Q: What effect are foodservice establishments having on stores’ meat and deli departments?
Peterson: The majority of food dollars are spent through the foodservice rather than the retail grocery channel, and the amount has been increasing for years. As a result, food retailers need to continue to look for more and more ways to recapture that eroding market share. Stores already are offering such convenience products as rotisserie chicken and sandwiches. And they can follow the lead of some national restaurant chains that provide special parking spaces for take-out customers.
Q: Why are foodservice and other retail operators such formidable challengers to supermarket meat and deli departments for “share of stomach?”

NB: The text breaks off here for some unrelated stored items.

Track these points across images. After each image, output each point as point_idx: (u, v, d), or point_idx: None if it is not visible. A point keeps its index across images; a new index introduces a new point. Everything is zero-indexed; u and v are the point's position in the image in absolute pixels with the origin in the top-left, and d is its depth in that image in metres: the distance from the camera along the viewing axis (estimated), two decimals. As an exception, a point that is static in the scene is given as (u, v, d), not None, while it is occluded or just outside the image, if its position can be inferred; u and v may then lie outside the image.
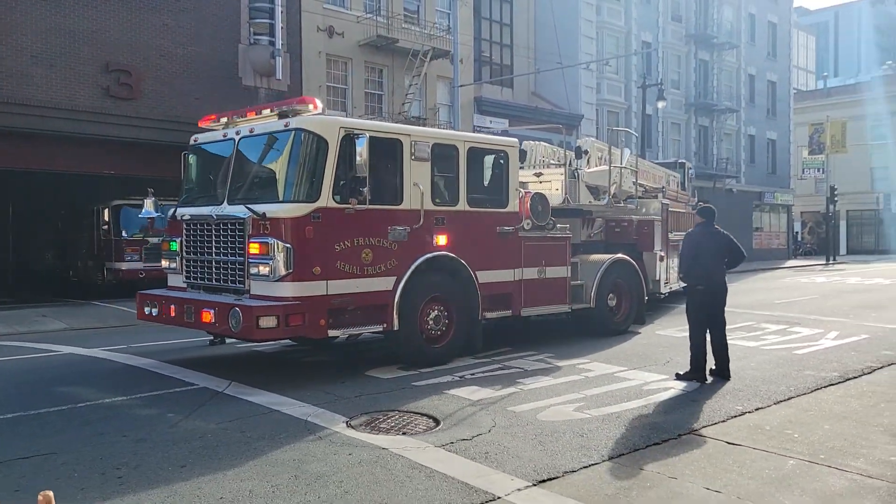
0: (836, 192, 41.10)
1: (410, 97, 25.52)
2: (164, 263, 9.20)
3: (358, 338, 9.49)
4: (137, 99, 19.33)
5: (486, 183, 9.77)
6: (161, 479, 4.89)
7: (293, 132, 7.90)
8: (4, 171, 18.82)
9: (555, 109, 31.98)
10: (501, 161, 9.78)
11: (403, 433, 5.95)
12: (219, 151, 8.95)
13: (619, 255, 11.68)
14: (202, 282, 8.51)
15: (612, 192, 12.57)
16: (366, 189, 7.79)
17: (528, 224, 9.82)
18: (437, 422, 6.23)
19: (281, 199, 7.77)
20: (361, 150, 7.57)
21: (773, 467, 5.13)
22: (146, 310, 8.98)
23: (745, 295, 18.53)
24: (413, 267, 8.36)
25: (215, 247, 8.27)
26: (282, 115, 8.38)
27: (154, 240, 21.22)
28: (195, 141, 9.48)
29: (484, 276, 9.19)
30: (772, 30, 44.70)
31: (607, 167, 12.97)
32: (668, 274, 13.99)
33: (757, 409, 6.72)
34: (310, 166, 7.79)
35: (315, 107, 8.26)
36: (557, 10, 31.97)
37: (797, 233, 52.27)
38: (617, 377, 8.10)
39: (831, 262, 39.39)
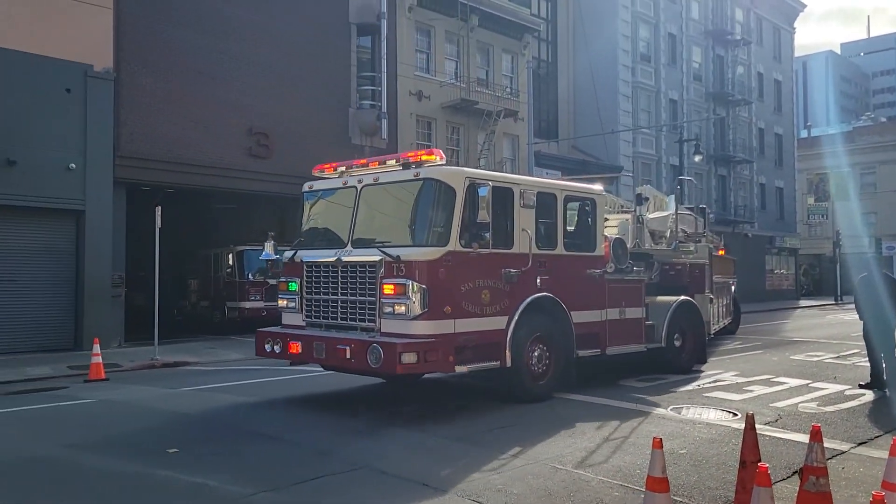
0: (840, 237, 44.62)
1: (485, 153, 28.32)
2: (282, 303, 9.63)
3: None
4: (271, 157, 21.80)
5: (577, 228, 10.39)
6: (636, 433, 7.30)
7: (423, 181, 8.50)
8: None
9: (597, 161, 35.00)
10: (589, 208, 10.42)
11: (719, 416, 8.42)
12: (338, 198, 9.43)
13: (684, 297, 12.20)
14: (323, 320, 9.02)
15: (668, 236, 13.36)
16: (488, 234, 8.43)
17: (610, 267, 10.33)
18: (734, 414, 8.69)
19: (412, 243, 8.35)
20: (485, 197, 8.23)
21: None
22: (266, 347, 9.46)
23: (820, 329, 21.29)
24: (522, 307, 8.93)
25: (342, 287, 8.79)
26: (405, 166, 8.96)
27: (273, 281, 23.61)
28: (310, 188, 9.97)
29: (577, 317, 9.75)
30: (777, 87, 48.63)
31: (667, 213, 13.91)
32: (714, 316, 14.42)
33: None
34: (440, 213, 8.38)
35: (441, 158, 8.83)
36: (596, 70, 35.30)
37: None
38: (812, 387, 10.62)
39: (840, 301, 42.53)
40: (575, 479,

Peterson: A certain amount of people are always going to visit restaurants. In some areas there is a quick-service restaurant on almost every corner, and convenience stores also are competing for the business. Though consumers generally will save money by shopping at a supermarket, it often is easier for them to visit a C-store or go through a restaurant drive-thru rather than standing in line at the supermarket checkout. It is a question of what their time is worth.
Q: What measures can meat and deli retailers take to better compete in such an environment?
Peterson: They can entice a segment of consumers who might have eaten out to purchase meals at the delis by offering more products. But it is a very complex issue. Meat and deli operators must understand their markets as the answers to all questions lie in consumer insights. Stores must know their customers and appreciate how shoppers’ needs are evolving. The needs could be based on such issues as ethnicity, age, geography, health considerations — which are becoming more important as the baby boomer generation ages — or finances.
Q: Why is it crucial for stores to meet the precise needs of each shopper?
Peterson: We’re in the age of the customer. They have so many more options of where they can buy products. Shoppers now can purchase produce at a 7-Eleven, and one can even argue that Wegmans (a Northeast grocery chain with a wide range of prepared foods along with dining areas) is a restaurant as well as a supermarket. There also are companies that deliver food to your home and orders can be placed on the Internet. Meat and deli departments need to offer personalized services, as the one-size-fits-all approach does not work. The retailers who have the best handle on their customers and can tailor products and services to them will win big. Those who don’t will lose big.